Katrina Tweedie finds her sea legs on a floating museum on the Clyde

For a teacher, a wet and windy day on a boat may not seem an ideal venue for a class visit. But the stormier the better at the Tall Ship in Glasgow, to convey to youngsters that the now static vessel was once a vast ship rolling through the sea.

More than 1,200 pupils visited the "Glenlee", moored on the Clyde, in the first six months of this year, and while the heavens don't open every time, staff at the floating museum strive to give pupils a realistic taste of life on board one of the world's few remaining grand ships.

Built on the Clyde in 1896, the "Glenlee" was typical of the period, cheap to run, with simple rigging, and fantastically dangerous. These were the ships that Joseph Conrad wrote about in Twixt Land and Sea and Within the Tides.

For children visiting today it is a unique opportunity to understand another era, in a ship that has adapted in a changing world of technology, surviving two world wars, several hurricanes, and in her later years, the scrapyard.

The "Glenlee" circumnavigated the world four times as a cargo ship before she was sold to the Spanish navy in 1922, and turned into a training ship with her crew expanding from 24 to 300.

After almost a century of service, the abandoned hulk was bought by the Clyde Maritime Trust and restored to her former glory as a fully-rigged 19th-century ship.

Two tours are available - general or Victorian-themed - and up to three classes visit every week. A restored pump house on the waterside hosts a visitor centre, shop and cafe, and is where groups watch an evocative three-minute black and white video clip taken with a wind-up camera from a mast in treacherous seas.

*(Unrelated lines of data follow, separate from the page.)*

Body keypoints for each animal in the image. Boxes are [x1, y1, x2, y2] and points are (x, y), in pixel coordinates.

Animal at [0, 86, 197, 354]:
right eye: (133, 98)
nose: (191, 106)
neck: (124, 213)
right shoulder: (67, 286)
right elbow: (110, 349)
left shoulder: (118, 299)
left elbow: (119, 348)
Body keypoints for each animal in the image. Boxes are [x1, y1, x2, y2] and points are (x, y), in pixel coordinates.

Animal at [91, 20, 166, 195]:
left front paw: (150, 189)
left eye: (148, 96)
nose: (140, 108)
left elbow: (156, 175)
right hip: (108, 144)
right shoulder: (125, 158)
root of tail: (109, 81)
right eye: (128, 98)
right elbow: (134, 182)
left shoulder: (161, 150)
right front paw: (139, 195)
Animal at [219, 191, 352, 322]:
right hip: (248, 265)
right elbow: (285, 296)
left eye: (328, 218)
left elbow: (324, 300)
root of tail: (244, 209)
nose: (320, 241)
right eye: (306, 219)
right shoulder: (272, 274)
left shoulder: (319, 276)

"Our biggest challenge is trying to convey the idea of the ship moving around on water and being quite a scary place to be," says Jenny Mercer, the museum officer. "Being on a moving ship is completely out of the normal experience for most children, so we really try to get the idea across that the ship would come alive when she left port."

The video was introduced to put this across and is a short diversion for young visitors who are itching to get on board. "We decided not to have workshops because the kids have come to see the ship and it is better they get to spend as much time on board as possible," adds Jenny.

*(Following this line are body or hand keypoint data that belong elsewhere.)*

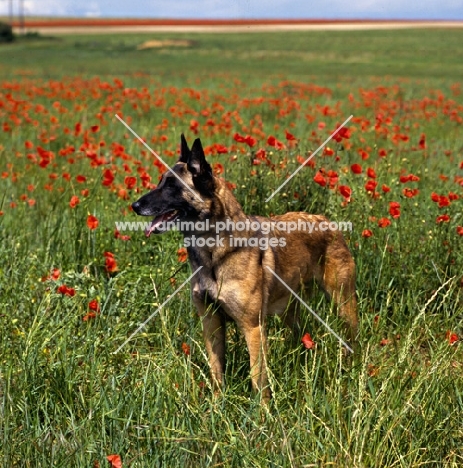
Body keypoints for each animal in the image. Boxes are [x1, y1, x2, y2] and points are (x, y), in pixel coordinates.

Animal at [132, 133, 360, 400]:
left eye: (170, 186)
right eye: (160, 182)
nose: (134, 206)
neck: (215, 253)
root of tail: (326, 221)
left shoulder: (253, 328)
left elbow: (257, 378)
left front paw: (262, 411)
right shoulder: (211, 323)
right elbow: (216, 371)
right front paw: (217, 406)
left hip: (343, 302)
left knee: (351, 337)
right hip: (289, 309)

The 18 full-time staff and 25 volunteers, who are mostly retired from the shipyards, make visits as hands-on as possible to make up for the fact that the ship doesn't sail. "Our advantage over other museums is the environment. The contrast between the open main deck and the cargo hold is quite striking for kids."

Children love ringing the bell, turning the wheel, exploring the deck-house, maps and navigation equipment or going below deck which retains the musty century-old smells of cargo such as coal and grain, although thankfully not the guano used for fertiliser. Guides are careful to balance the tours, which normally last an hour and a quarter, with quieter times.

Classes of up to 50 can be catered for, but have to be split into groups, and charges apply to cover staffing costs, although for two months of the year entry is free. Smaller groups are better, says Jenny: "They can walk round, and it's more like a conversation than a classroom situation."

The ship is an all-weather venue, with classes simply spending more time below deck when it rains or in the 'tween-deck aft that can accommodate up to 40 children for lunch.

As a late Victorian ship, the "Glenlee" is popular with classes covering that era but the schools covering pirates, explorers and transport can tie a trip into the curriculum. The staff are happy to speak to schools to find out what they have been covering in class and if there are specific topics they can link to.

Says Jenny: "We don't want kids going away from here thinking this is a pirate ship so we need to get the balance right."